As shown in FIG. 16, the first decision key 148 is an operable display image. The first decision key 148 is a key for deciding the selection of the reference line L1 displayed on the confirmation screen M5. In detail, as shown in FIG. 11, when the first decision key 148 is operated (S65, Yes), the selection unit 61a acquires operation information of the first decision key 148 and accepts the decision to select the reference line L1 (S66). When the worker operates the first decision key 148 and the selection unit 61a accepts the operation of the first decision key 148, i.e., the decision to select the reference line L1 (S66), the selection unit 61a transmits decision information of the reference line L1 for which the decision to select has been accepted to the server 50 (S67).

As a result, when the server 50 receives the determination information for the reference line L1, the first setting unit 51e registers (sets) the reference line L1 for which the selection unit 61a has accepted the selection determination from among the reference lines L1 stored in the third memory area 53c as a candidate line L3.
Specifically, the first setting unit 51e rewrites the information of the fourth reference information D4 corresponding to the selected reference line L1, thereby registering the reference line L1 as a candidate line L3. In more detail, the first setting unit 51e adds or rewrites an arbitrary character string to the management information assigned to the fourth reference information D4 corresponding to the reference line L1, thereby registering the reference line L1 as a candidate line L3.

> **WHAT TO PRODUCE**
Could you retype everything in the reference line selection passage from "As a result, when" down to "53c as a candidate line L3."? The data has nothing to do with the reference line selection passage.

> **SOURCE EXCERPT**

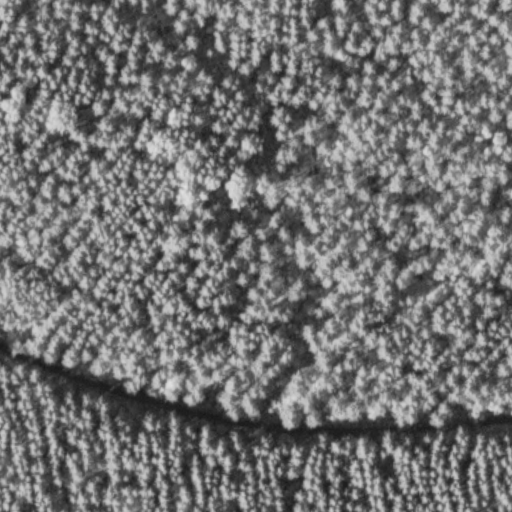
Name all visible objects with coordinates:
road: (249, 425)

> **WRITTEN RESPONSE**
As a result, when the server 50 receives the determination information for the reference line L1, the first setting unit 51e registers (sets) the reference line L1 for which the selection unit 61a has accepted the selection determination from among the reference lines L1 stored in the third memory area 53c as a candidate line L3.